Hintergrund der Proteste
Die Stahlbranche leidet unter mehreren Problemen: Die Nachfrage aus der Autoindustrie ist eingebrochen, die Energiepreise sind hoch, Billigimporte aus China setzen die heimischen Produzenten unter Druck, und die Kosten für die Umstellung auf eine klimafreundlichere Produktion belasten die Unternehmen zusätzlich. Hinzu kommen hohe US-Zölle auf Stahlimporte. Im vergangenen Jahr fiel die Produktion auf 34,1 Millionen Tonnen Rohstahl – der niedrigste Stand seit der Finanzkrise 2009.
Forderungen an die Politik
Jürgen Kerner, Zweiter Vorsitzender der IG Metall, betonte: „Die Politik hat in den vergangenen Monaten auf unseren Druck hin einiges für die Stahlindustrie getan. Sie darf jetzt nicht auf halbem Weg stehen bleiben. Sie muss ihre Versprechen erfüllen.“ Die Gewerkschaft fordert unter anderem einen dauerhaft niedrigen Industriestrompreis und wirksame Schutzmaßnahmen gegen Billigimporte.
Prominente Unterstützung
An der Kundgebung werden neben IG-Metall-Vertretern auch die Parteichefs von Grünen und Linken, Felix Banaszak und Ines Schwerdtner, teilnehmen. Zudem werden Betriebsratsvorsitzende und Arbeitsdirektoren aus der Stahlbranche sprechen.

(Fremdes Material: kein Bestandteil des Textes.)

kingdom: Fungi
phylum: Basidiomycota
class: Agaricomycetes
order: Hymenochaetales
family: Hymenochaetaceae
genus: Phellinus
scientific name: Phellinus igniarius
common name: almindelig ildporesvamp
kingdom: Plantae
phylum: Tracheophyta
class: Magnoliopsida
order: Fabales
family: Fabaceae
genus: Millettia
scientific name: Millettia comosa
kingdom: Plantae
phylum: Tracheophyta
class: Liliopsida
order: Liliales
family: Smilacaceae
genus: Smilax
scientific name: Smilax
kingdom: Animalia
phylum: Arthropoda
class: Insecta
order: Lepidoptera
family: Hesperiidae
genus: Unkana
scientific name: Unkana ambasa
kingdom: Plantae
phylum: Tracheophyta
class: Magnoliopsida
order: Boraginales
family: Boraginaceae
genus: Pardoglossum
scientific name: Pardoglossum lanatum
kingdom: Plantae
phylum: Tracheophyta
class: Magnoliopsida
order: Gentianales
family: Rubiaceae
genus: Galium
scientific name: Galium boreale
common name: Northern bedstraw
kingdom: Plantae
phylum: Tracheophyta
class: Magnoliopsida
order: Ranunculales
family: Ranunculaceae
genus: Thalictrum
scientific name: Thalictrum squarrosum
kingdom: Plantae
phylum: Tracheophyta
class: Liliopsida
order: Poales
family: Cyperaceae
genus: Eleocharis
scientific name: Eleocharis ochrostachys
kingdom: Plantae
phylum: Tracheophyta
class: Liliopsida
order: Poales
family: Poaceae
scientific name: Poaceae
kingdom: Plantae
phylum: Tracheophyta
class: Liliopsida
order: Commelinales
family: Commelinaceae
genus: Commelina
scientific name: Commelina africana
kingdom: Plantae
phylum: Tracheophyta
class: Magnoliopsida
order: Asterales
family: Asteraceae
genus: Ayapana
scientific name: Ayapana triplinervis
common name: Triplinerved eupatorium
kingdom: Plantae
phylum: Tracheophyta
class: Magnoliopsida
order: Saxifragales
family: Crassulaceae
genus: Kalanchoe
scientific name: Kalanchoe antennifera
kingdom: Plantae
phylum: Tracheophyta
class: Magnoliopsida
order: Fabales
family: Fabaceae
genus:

Bisherige Maßnahmen der Regierung
Die Bundesregierung hatte bereits im November zu einem Stahlgipfel im Kanzleramt eingeladen und einen Industriestrompreis auf den Weg gebracht, um energieintensive Branchen zu entlasten. Auch die EU hat reagiert: Sie einigte sich im April darauf, die zollfreie Einfuhrmenge fast zu halbieren und weitere Importe mit einem Strafzoll von 50 Prozent zu belegen.
Trotz dieser Schritte sieht die IG Metall weiteren Handlungsbedarf. Der Stahlkonzern Thyssenkrupp Steel Europe hat eine harte Sanierung beschlossen und will rund 11.000 Stellen streichen oder auslagern – ein deutliches Zeichen für die Dramatik der Lage.